I'm very sorry to hear about your situation. Very difficult.

I can't make any comment on the medical stuff or recommend a path...I'm totally unqualified.

I can share similar experience tho:

My Dad was 70 years old, diabetic, and his heart was failing. Needed another bypass surgery. Essentially his choices were

1) go home and wait to die of a heart attack in the next 2 weeks
2) use a stint which might kill him or might get him 6-12 months
3) swing for the fence and have the bypass surgery. Would probably kill him but if it worked he'd get 5 years

He told me "I'm not going to go home and have your mother and I staring at each other waiting for me to die." He also didn't see the sense of the middle-ground stint option which he saw as 6 months of essentially the same thing.

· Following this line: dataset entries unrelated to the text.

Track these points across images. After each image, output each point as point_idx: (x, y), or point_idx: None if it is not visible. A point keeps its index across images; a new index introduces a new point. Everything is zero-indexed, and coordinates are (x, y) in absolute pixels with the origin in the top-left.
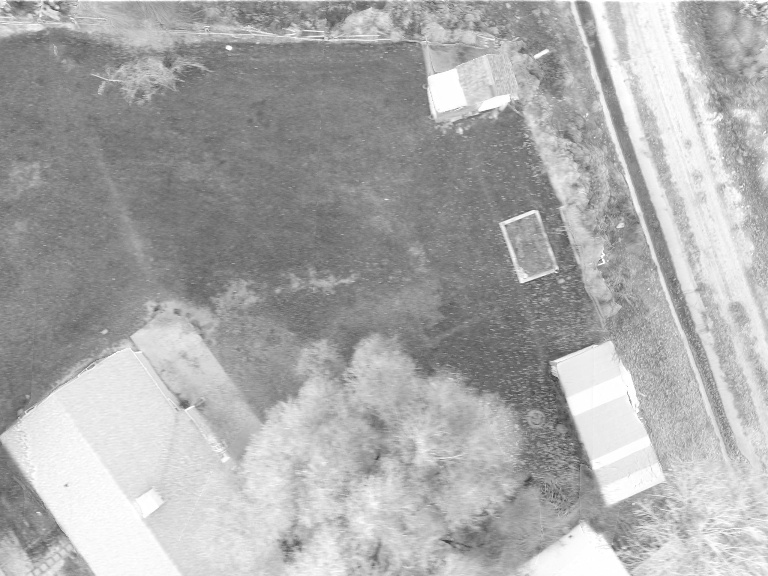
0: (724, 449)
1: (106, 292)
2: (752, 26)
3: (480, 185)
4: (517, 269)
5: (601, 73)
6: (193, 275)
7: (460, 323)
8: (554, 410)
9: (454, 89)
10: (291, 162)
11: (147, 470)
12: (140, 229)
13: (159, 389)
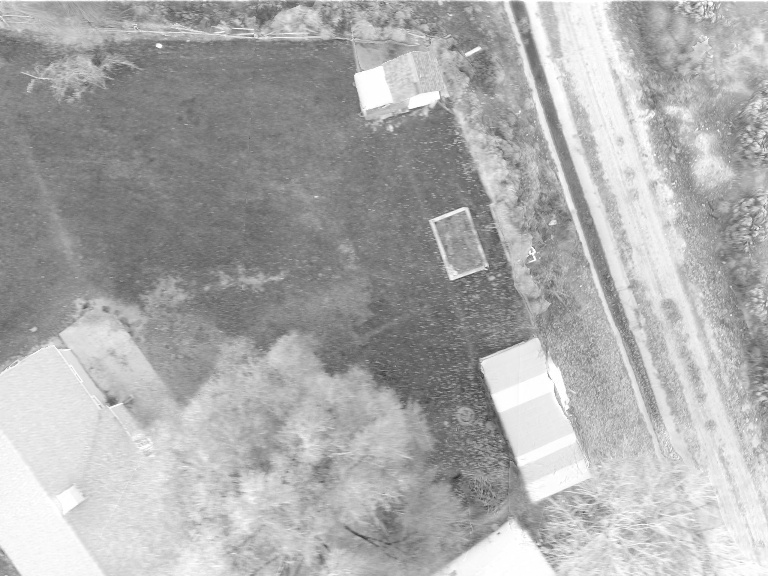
0: (657, 446)
1: (35, 290)
2: (687, 23)
3: (410, 182)
4: (447, 266)
5: (535, 70)
6: (122, 273)
7: (390, 320)
8: (484, 407)
9: (380, 86)
10: (221, 160)
11: (69, 467)
12: (69, 227)
13: (82, 386)
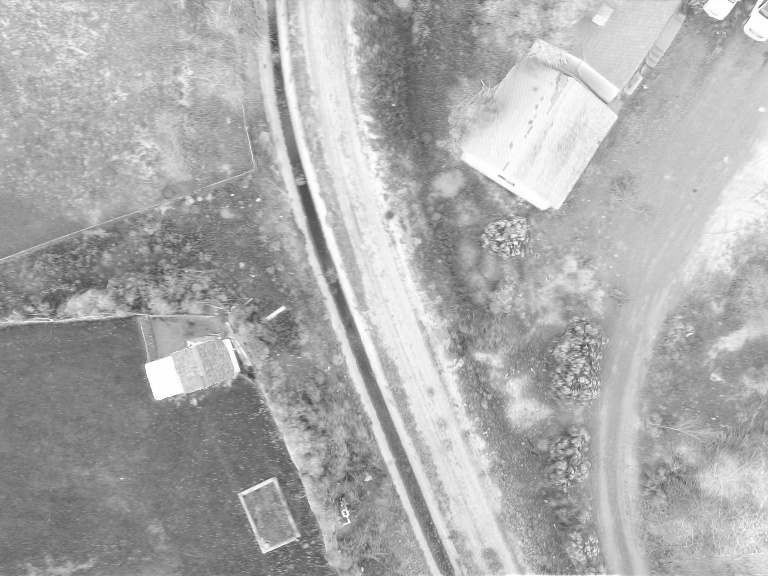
0: None
1: None
2: (496, 260)
3: (217, 456)
4: (258, 539)
5: (346, 319)
6: None
7: None
8: None
9: (171, 376)
10: (22, 449)
11: None
12: None
13: None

Dad decided to swing for the fence.

We had some humorous moments before the surgery. My favorite line from my Dad was "I'm not scared to die...what the h*ll, its not like I killed the President or something." Another favorite was when they brought my Dad somehospital food and my brother told him "You know Dad, if you've really been wanting a sausage sandwich and beer, now's the time."

He had a heart attack on the operating table and he died 48 hours later...but he was confident in his decision and we were all proud of how he took it on. In many ways, his finest hour. I hope I go out with such grace.

There's no recommendation here -- all of these situations are different medically and from a family perspective. Just sharing a similar experience. You're not alone.

I hope it works out well for you and your family. Good luck.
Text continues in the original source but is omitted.